[Opening RECORDED DATA section]
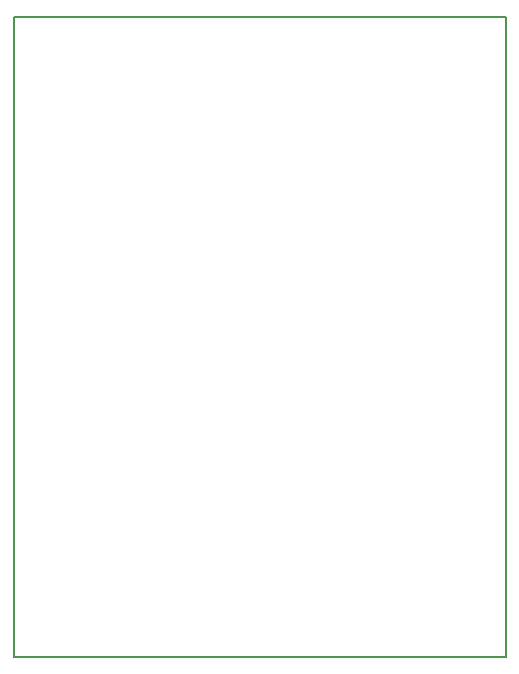
<source format=gm1>
G04 MADE WITH FRITZING*
G04 WWW.FRITZING.ORG*
G04 DOUBLE SIDED*
G04 HOLES PLATED*
G04 CONTOUR ON CENTER OF CONTOUR VECTOR*
%ASAXBY*%
%FSLAX23Y23*%
%MOIN*%
%OFA0B0*%
%SFA1.0B1.0*%
%ADD10R,1.648570X2.139930*%
%ADD11C,0.008000*%
%ADD10C,0.008*%
%LNCONTOUR*%
G90*
G70*
G54D10*
G54D11*
X4Y2136D02*
X1645Y2136D01*
X1645Y4D01*
X4Y4D01*
X4Y2136D01*
D02*
G04 End of contour*
M02*
</source>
[Closing RECORDED DATA section]
__TASK DETAILS__: Reproduce every line above as written, skipping pictures.

__REPLY__:
<source format=gm1>
G04 MADE WITH FRITZING*
G04 WWW.FRITZING.ORG*
G04 DOUBLE SIDED*
G04 HOLES PLATED*
G04 CONTOUR ON CENTER OF CONTOUR VECTOR*
%ASAXBY*%
%FSLAX23Y23*%
%MOIN*%
%OFA0B0*%
%SFA1.0B1.0*%
%ADD10R,1.648570X2.139930*%
%ADD11C,0.008000*%
%ADD10C,0.008*%
%LNCONTOUR*%
G90*
G70*
G54D10*
G54D11*
X4Y2136D02*
X1645Y2136D01*
X1645Y4D01*
X4Y4D01*
X4Y2136D01*
D02*
G04 End of contour*
M02*
</source>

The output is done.